With the HTTP client the post data must not have the \n
but rather a metric per line.
Good POST data
POST_DATA="test.bucky.alive:1|g
test.bucky.does_multi_metric_packets:1|c"
This example below would be submited to statsd, but it would NOT make it into statsd, meaning to would not be forwarded on to graphite, et al.
BAD POST data \n
BAD_POST_DATA="test.bucky.alive:1|g\ntest.bucky.does_multi_metric_packets:1|c"
We can confirm that BuckyServer receives the POST
with the multi-metric packet
and that statsd receives all the metrics with tcpdump.
On the BuckyServer start tcpdump
STATSD_PORT=8125
BUCKYSERVERPORT="your.buckyserver.port"
tcpdump -i any port $STATSD_PORT -A > /tmp/tcpdump.$STATSD_PORT.log &
tcpdump -i any port $BUCKYSERVERPORT -A > /tmp/tcpdump.$BUCKYSERVERPORT.log &
With an HTTP client like wget (or curl) to make it "non blocking" do not forget timeouts (no curl timeout was added in example)
BUCKYSERVER="your.buckyserver.ipaddress"
BUCKYSERVERPORT="your.buckyserver.port"
POST_DATA="test.bucky.alive:1|g
test.bucky.does_multi_metric_packets:1|c"
wget --tries=1 --timeout=1 --dns-timeout=1 --post-data="$POST_DATA" --header="Content-Type: text/plain" http://$BUCKYSERVER:$BUCKYSERVERPORT/bucky/v1/send
# or with curl
# curl -X POST -H "Content-Type: text/plain" -d "$POST_DATA" http://$BUCKYSERVER:$BUCKYSERVERPORT/bucky/v1/send
On the BuckyServer kill
tcpdump
kill `pidof tcpdump`
We can see that BuckyServer got the POST
and statsd got all the multi-packet metrics
(albiet via more udp connections), but you can now reliably forward statsd metrics longhaul via TCP.

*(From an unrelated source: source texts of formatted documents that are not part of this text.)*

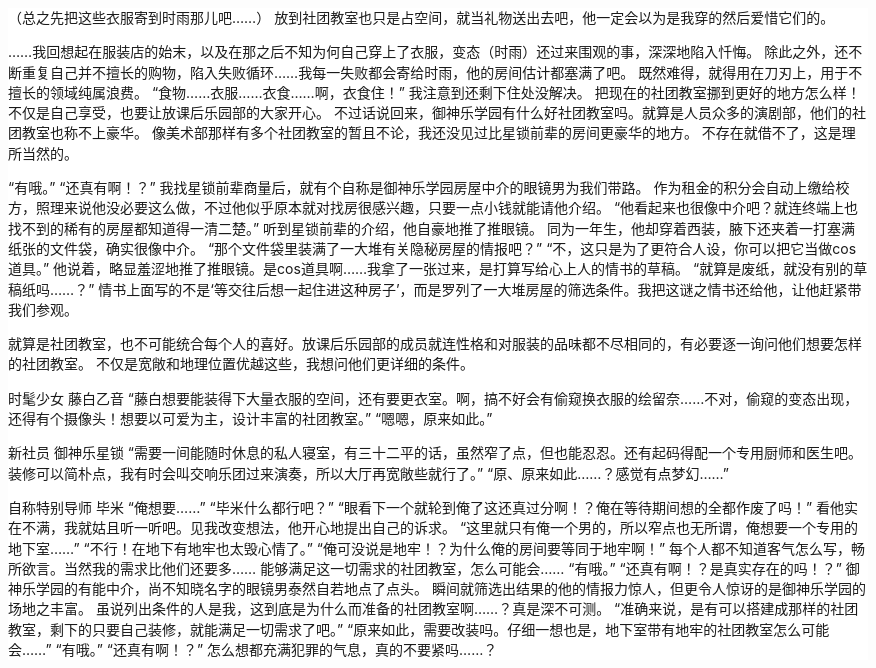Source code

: （总之先把这些衣服寄到时雨那儿吧……）
放到社团教室也只是占空间，就当礼物送出去吧，他一定会以为是我穿的然后爱惜它们的。


……我回想起在服装店的始末，以及在那之后不知为何自己穿上了衣服，变态（时雨）还过来围观的事，深深地陷入忏悔。
除此之外，还不断重复自己并不擅长的购物，陷入失败循环……我每一失败都会寄给时雨，他的房间估计都塞满了吧。
既然难得，就得用在刀刃上，用于不擅长的领域纯属浪费。
“食物……衣服……衣食……啊，衣食住！”
我注意到还剩下住处没解决。
把现在的社团教室挪到更好的地方怎么样！
不仅是自己享受，也要让放课后乐园部的大家开心。
不过话说回来，御神乐学园有什么好社团教室吗。就算是人员众多的演剧部，他们的社团教室也称不上豪华。
像美术部那样有多个社团教室的暂且不论，我还没见过比星锁前辈的房间更豪华的地方。
不存在就借不了，这是理所当然的。


“有哦。”
“还真有啊！？”
我找星锁前辈商量后，就有个自称是御神乐学园房屋中介的眼镜男为我们带路。
作为租金的积分会自动上缴给校方，照理来说他没必要这么做，不过他似乎原本就对找房很感兴趣，只要一点小钱就能请他介绍。
“他看起来也很像中介吧？就连终端上也找不到的稀有的房屋都知道得一清二楚。”
听到星锁前辈的介绍，他自豪地推了推眼镜。
同为一年生，他却穿着西装，腋下还夹着一打塞满纸张的文件袋，确实很像中介。
“那个文件袋里装满了一大堆有关隐秘房屋的情报吧？”
“不，这只是为了更符合人设，你可以把它当做cos道具。”
他说着，略显羞涩地推了推眼镜。是cos道具啊……我拿了一张过来，是打算写给心上人的情书的草稿。
“就算是废纸，就没有别的草稿纸吗……？”
情书上面写的不是‘等交往后想一起住进这种房子’，而是罗列了一大堆房屋的筛选条件。我把这谜之情书还给他，让他赶紧带我们参观。


就算是社团教室，也不可能统合每个人的喜好。放课后乐园部的成员就连性格和对服装的品味都不尽相同的，有必要逐一询问他们想要怎样的社团教室。
不仅是宽敞和地理位置优越这些，我想问他们更详细的条件。

时髦少女 藤白乙音
“藤白想要能装得下大量衣服的空间，还有要更衣室。啊，搞不好会有偷窥换衣服的绘留奈……不对，偷窥的变态出现，还得有个摄像头！想要以可爱为主，设计丰富的社团教室。”
“嗯嗯，原来如此。”

新社员 御神乐星锁
“需要一间能随时休息的私人寝室，有三十二平的话，虽然窄了点，但也能忍忍。还有起码得配一个专用厨师和医生吧。装修可以简朴点，我有时会叫交响乐团过来演奏，所以大厅再宽敞些就行了。”
“原、原来如此……？感觉有点梦幻……”

自称特别导师 毕米
“俺想要……”
“毕米什么都行吧？”
“眼看下一个就轮到俺了这还真过分啊！？俺在等待期间想的全都作废了吗！”
看他实在不满，我就姑且听一听吧。见我改变想法，他开心地提出自己的诉求。
“这里就只有俺一个男的，所以窄点也无所谓，俺想要一个专用的地下室……”
“不行！在地下有地牢也太毁心情了。”
“俺可没说是地牢！？为什么俺的房间要等同于地牢啊！”
每个人都不知道客气怎么写，畅所欲言。当然我的需求比他们还要多……
能够满足这一切需求的社团教室，怎么可能会……
“有哦。”
“还真有啊！？是真实存在的吗！？”
御神乐学园的有能中介，尚不知晓名字的眼镜男泰然自若地点了点头。
瞬间就筛选出结果的他的情报力惊人，但更令人惊讶的是御神乐学园的场地之丰富。
虽说列出条件的人是我，这到底是为什么而准备的社团教室啊……？真是深不可测。
“准确来说，是有可以搭建成那样的社团教室，剩下的只要自己装修，就能满足一切需求了吧。”
“原来如此，需要改装吗。仔细一想也是，地下室带有地牢的社团教室怎么可能会……”
“有哦。”
“还真有啊！？”
怎么想都充满犯罪的气息，真的不要紧吗……？
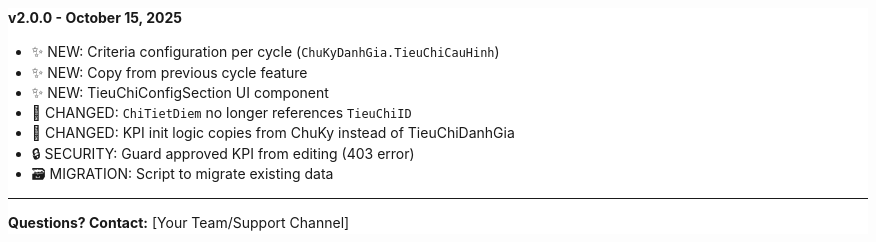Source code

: **v2.0.0 - October 15, 2025**

- ✨ NEW: Criteria configuration per cycle (`ChuKyDanhGia.TieuChiCauHinh`)
- ✨ NEW: Copy from previous cycle feature
- ✨ NEW: TieuChiConfigSection UI component
- 🔧 CHANGED: `ChiTietDiem` no longer references `TieuChiID`
- 🔧 CHANGED: KPI init logic copies from ChuKy instead of TieuChiDanhGia
- 🔒 SECURITY: Guard approved KPI from editing (403 error)
- 🗃️ MIGRATION: Script to migrate existing data

---

**Questions? Contact:** [Your Team/Support Channel]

cat /tmp/tcpdump.$BUCKYSERVERPORT.log | grep POST
cat /tmp/tcpdump.$STATSD_PORT.log | grep "bucky"
[me@here ~] kill `pidof tcpdump`
11 packets captured
13 packets received by filter
0 packets dropped by kernel
[me@here ~] 144 packets captured
146 packets received by filter
0 packets dropped by kernel
[1]- Done tcpdump -i any port 8125 -A > /tmp/tcpdump.8125.log
[2]+ Done tcpdump -i any port 8080 -A > /tmp/tcpdump.8080.log
[me@here ~] cat /tmp/tcpdump.8080.log | grep POST
..e.x..POST /bucky/v1/send HTTP/1.0
Access-Control-Allow-Methods: POST
[me@here ~]
[me@here ~] cat /tmp/tcpdump.8125.log | grep "bucky"
E.....@.@.<h.............o..test.bucky.alive:1|g
test.bucky.does_multi_metric_packets:1|c
[me@here ~]
The correct metrics and values are relayed to graphite and our valuable metrics have TCP transport
go BuckyServer you are my new favorite tool - reliable tcp transport for statds metrics - thanks guys!
etsy's tcp server type is not quite there yet, but BuckyServer sure is and the best thing is we can now test whether our valuable metrics were shipped longhual rather than fired and forgotten :) Because we can test the exit code AND and another really sweet thing is, if for some reason BuckyServer failed, we can just failover to nc'ing direct udp to statsd. Makes me smile. Nice way to end the week.
We currently push a lot of things to statds with multi-metric packets
I have confirmed with tcpdump that multi-metric submissions are not making it through to statsd but single metrics are. Is there any formatting or way to get multi-metric submission through the BuckyServer app and forwarded on to statds?